**Task statement**
Your output should reproduce each entry exactly, with none of its pictures.

**Data for this exercise**
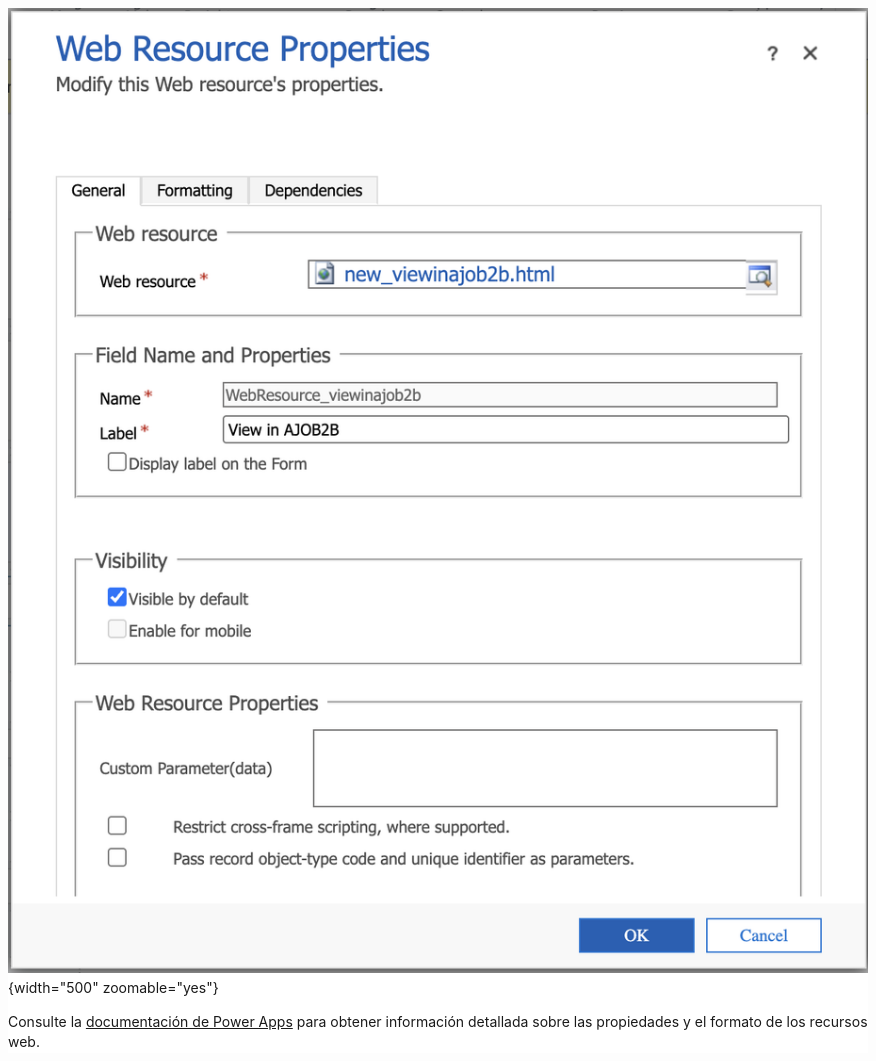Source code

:    ![Recurso web](./assets//crm-linking-dynamics-web-resource-form-properties.png){width="500" zoomable="yes"}

   Consulte la [documentación de Power Apps](https://learn.microsoft.com/en-us/power-apps/maker/model-driven-apps/web-resource-properties-legacy) para obtener información detallada sobre las propiedades y el formato de los recursos web.
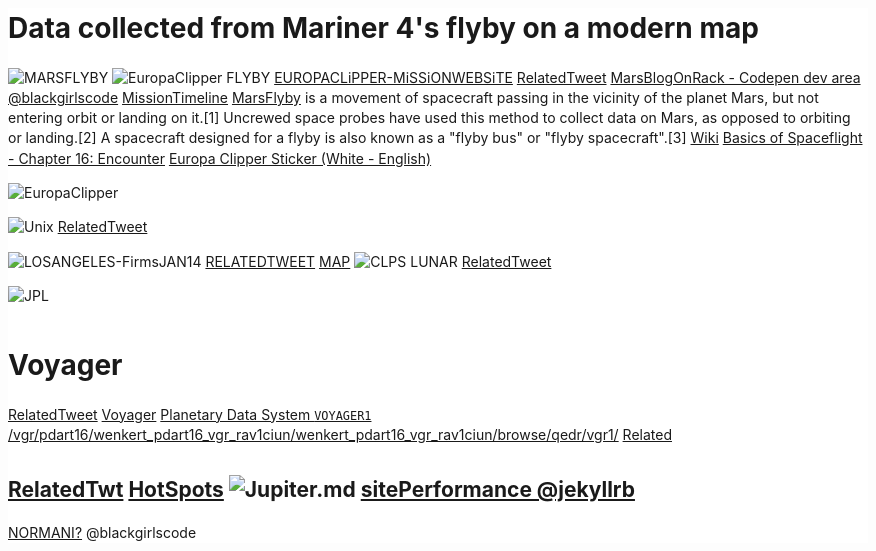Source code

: 
# Data collected from Mariner 4's flyby on a modern map
![MARSFLYBY](https://upload.wikimedia.org/wikipedia/commons/thumb/6/61/Mariner4_flyby.jpg/1022px-Mariner4_flyby.jpg)
![EuropaClipper FLYBY](https://pbs.twimg.com/media/GhR1zU0aUAEzsda?format=jpg&name=large)
[EUROPACLiPPER-MiSSiONWEBSiTE](https://science.nasa.gov/mission/europa-clipper/europa-clipper-multimedia/)
[RelatedTweet](https://x.com/RicoThaka/status/1879256763842941126) [MarsBlogOnRack - Codepen dev area @blackgirlscode](https://codepen.io/ricoThaka/pen/gbYXxNr) [MissionTimeline](https://europa.nasa.gov/mission/timeline/) [MarsFlyby](https://en.wikipedia.org/wiki/Mars_flyby)  is a movement of spacecraft passing in the vicinity of the planet Mars, but not entering orbit or landing on it.[1] Uncrewed space probes have used this method to collect data on Mars, as opposed to orbiting or landing.[2] A spacecraft designed for a flyby is also known as a "flyby bus" or "flyby spacecraft".[3] [Wiki](https://en.wikipedia.org/wiki/Mars_flyby) [Basics of Spaceflight - Chapter 16: Encounter](https://science.nasa.gov/learn/basics-of-space-flight/chapter16-1/) [Europa Clipper Sticker (White - English)](https://europa.nasa.gov/resources/389/europa-clipper-sticker-white-english/)


![EuropaClipper](https://europa.nasa.gov/rails/active_storage/disk/eyJfcmFpbHMiOnsibWVzc2FnZSI6IkJBaDdDVG9JYTJWNVNTSWhkSEkzWTNock5ESmplbTFwWjNoNk9XWmlZV0YwYm1GM1pYRmhjZ1k2QmtWVU9oQmthWE53YjNOcGRHbHZia2tpYTJsdWJHbHVaVHNnWm1sc1pXNWhiV1U5SWtWVlVrOVFRVjlNVDBkUFgwaFBVa2xhVDA1VVFVeGZWMGhKVkVVdWNHNW5JanNnWm1sc1pXNWhiV1VxUFZWVVJpMDRKeWRGVlZKUFVFRmZURTlIVDE5SVQxSkpXazlPVkVGTVgxZElTVlJGTG5CdVp3WTdCbFE2RVdOdmJuUmxiblJmZEhsd1pVa2lEbWx0WVdkbEwzQnVad1k3QmxRNkVYTmxjblpwWTJWZmJtRnRaVG9LYkc5allXdz0iLCJleHAiOm51bGwsInB1ciI6ImJsb2Jfa2V5In19--4a931e4dbac271c1f1f693977fbd2c3e59009d7d/EUROPA_LOGO_HORIZONTAL_WHITE.png)

![Unix](https://pbs.twimg.com/media/GhNmeWXaEAASTga?format=jpg&name=small)
[RelatedTweet](https://x.com/thakasartu/status/1878958097458430076)

![LOSANGELES-FirmsJAN14](https://pbs.twimg.com/media/GhRgG51aAAA1m3t?format=jpg&name=large)
[RELATEDTWEET](https://x.com/RicoThaka/status/1879233365007884393) [MAP](https://firms.modaps.eosdis.nasa.gov/usfs/map/#t:tsd;d:24hrs,24hrs;l:fires_all,active-ca,active-usa,fire-perimeter,countries,landsat_human,earth;@-118.31,34.18,12.00z)
![CLPS LUNAR](https://pbs.twimg.com/media/GhRxzOSbgAA-Ha8?format=jpg&name=medium)
[RelatedTweet](https://x.com/RicoThaka/status/1879252141736702153)

![JPL](https://pbs.twimg.com/media/GhHtz6RboAAPkAr?format=jpg&name=medium)


# Voyager 
[RelatedTweet](https://x.com/RicoThaka/status/1900690411951431937) [Voyager](https://x.com/RicoThaka/status/1851343000389173283) [Planetary Data System `VOYAGER1` /vgr/pdart16/wenkert_pdart16_vgr_rav1ciun/wenkert_pdart16_vgr_rav1ciun/browse/qedr/vgr1/](https://pds-imaging.jpl.nasa.gov/beta/archive-explorer?mission=vgr&instrument=pdart16&bundle=wenkert_pdart16_vgr_rav1ciun&uri=atlas:pds4:vgr:voyager_1:/wenkert_pdart16_vgr_rav1ciun/browse/qedr/vgr1/VGR_1203-MAMQTV-012030-DATA-012030.007.png-) [Related](https://x.com/thakasartu/status/1901045926090993852)

[RelatedTwt](https://x.com/RicoThaka/status/1900997133358297449)
[HotSpots](https://x.com/RicoThaka/status/1900989839916625937)
![Jupiter.md](https://pbs.twimg.com/media/GmGrdCNbYAAqbnQ?format=jpg&name=large) [sitePerformance @jekyllrb](https://x.com/RicoThaka/status/1896991447972528505)
--- 
[NORMANI?](https://x.com/MeliszaMcfierce/status/1590771641013112832) @blackgirlscode 

<div class="tupperware">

**Task output**
Source code

:    ![Recurso web](./assets//crm-linking-dynamics-web-resource-form-properties.png){width="500" zoomable="yes"}

   Consulte la [documentación de Power Apps](https://learn.microsoft.com/en-us/power-apps/maker/model-driven-apps/web-resource-properties-legacy) para obtener información detallada sobre las propiedades y el formato de los recursos web.
Source code

: 
# Data collected from Mariner 4's flyby on a modern map
![MARSFLYBY](https://upload.wikimedia.org/wikipedia/commons/thumb/6/61/Mariner4_flyby.jpg/1022px-Mariner4_flyby.jpg)
![EuropaClipper FLYBY](https://pbs.twimg.com/media/GhR1zU0aUAEzsda?format=jpg&name=large)
[EUROPACLiPPER-MiSSiONWEBSiTE](https://science.nasa.gov/mission/europa-clipper/europa-clipper-multimedia/)
[RelatedTweet](https://x.com/RicoThaka/status/1879256763842941126) [MarsBlogOnRack - Codepen dev area @blackgirlscode](https://codepen.io/ricoThaka/pen/gbYXxNr) [MissionTimeline](https://europa.nasa.gov/mission/timeline/) [MarsFlyby](https://en.wikipedia.org/wiki/Mars_flyby)  is a movement of spacecraft passing in the vicinity of the planet Mars, but not entering orbit or landing on it.[1] Uncrewed space probes have used this method to collect data on Mars, as opposed to orbiting or landing.[2] A spacecraft designed for a flyby is also known as a "flyby bus" or "flyby spacecraft".[3] [Wiki](https://en.wikipedia.org/wiki/Mars_flyby) [Basics of Spaceflight - Chapter 16: Encounter](https://science.nasa.gov/learn/basics-of-space-flight/chapter16-1/) [Europa Clipper Sticker (White - English)](https://europa.nasa.gov/resources/389/europa-clipper-sticker-white-english/)


![EuropaClipper](https://europa.nasa.gov/rails/active_storage/disk/eyJfcmFpbHMiOnsibWVzc2FnZSI6IkJBaDdDVG9JYTJWNVNTSWhkSEkzWTNock5ESmplbTFwWjNoNk9XWmlZV0YwYm1GM1pYRmhjZ1k2QmtWVU9oQmthWE53YjNOcGRHbHZia2tpYTJsdWJHbHVaVHNnWm1sc1pXNWhiV1U5SWtWVlVrOVFRVjlNVDBkUFgwaFBVa2xhVDA1VVFVeGZWMGhKVkVVdWNHNW5JanNnWm1sc1pXNWhiV1VxUFZWVVJpMDRKeWRGVlZKUFVFRmZURTlIVDE5SVQxSkpXazlPVkVGTVgxZElTVlJGTG5CdVp3WTdCbFE2RVdOdmJuUmxiblJmZEhsd1pVa2lEbWx0WVdkbEwzQnVad1k3QmxRNkVYTmxjblpwWTJWZmJtRnRaVG9LYkc5allXdz0iLCJleHAiOm51bGwsInB1ciI6ImJsb2Jfa2V5In19--4a931e4dbac271c1f1f693977fbd2c3e59009d7d/EUROPA_LOGO_HORIZONTAL_WHITE.png)

![Unix](https://pbs.twimg.com/media/GhNmeWXaEAASTga?format=jpg&name=small)
[RelatedTweet](https://x.com/thakasartu/status/1878958097458430076)

![LOSANGELES-FirmsJAN14](https://pbs.twimg.com/media/GhRgG51aAAA1m3t?format=jpg&name=large)
[RELATEDTWEET](https://x.com/RicoThaka/status/1879233365007884393) [MAP](https://firms.modaps.eosdis.nasa.gov/usfs/map/#t:tsd;d:24hrs,24hrs;l:fires_all,active-ca,active-usa,fire-perimeter,countries,landsat_human,earth;@-118.31,34.18,12.00z)
![CLPS LUNAR](https://pbs.twimg.com/media/GhRxzOSbgAA-Ha8?format=jpg&name=medium)
[RelatedTweet](https://x.com/RicoThaka/status/1879252141736702153)

![JPL](https://pbs.twimg.com/media/GhHtz6RboAAPkAr?format=jpg&name=medium)


# Voyager 
[RelatedTweet](https://x.com/RicoThaka/status/1900690411951431937) [Voyager](https://x.com/RicoThaka/status/1851343000389173283) [Planetary Data System `VOYAGER1` /vgr/pdart16/wenkert_pdart16_vgr_rav1ciun/wenkert_pdart16_vgr_rav1ciun/browse/qedr/vgr1/](https://pds-imaging.jpl.nasa.gov/beta/archive-explorer?mission=vgr&instrument=pdart16&bundle=wenkert_pdart16_vgr_rav1ciun&uri=atlas:pds4:vgr:voyager_1:/wenkert_pdart16_vgr_rav1ciun/browse/qedr/vgr1/VGR_1203-MAMQTV-012030-DATA-012030.007.png-) [Related](https://x.com/thakasartu/status/1901045926090993852)

[RelatedTwt](https://x.com/RicoThaka/status/1900997133358297449)
[HotSpots](https://x.com/RicoThaka/status/1900989839916625937)
![Jupiter.md](https://pbs.twimg.com/media/GmGrdCNbYAAqbnQ?format=jpg&name=large) [sitePerformance @jekyllrb](https://x.com/RicoThaka/status/1896991447972528505)
--- 
[NORMANI?](https://x.com/MeliszaMcfierce/status/1590771641013112832) @blackgirlscode 

<div class="tupperware">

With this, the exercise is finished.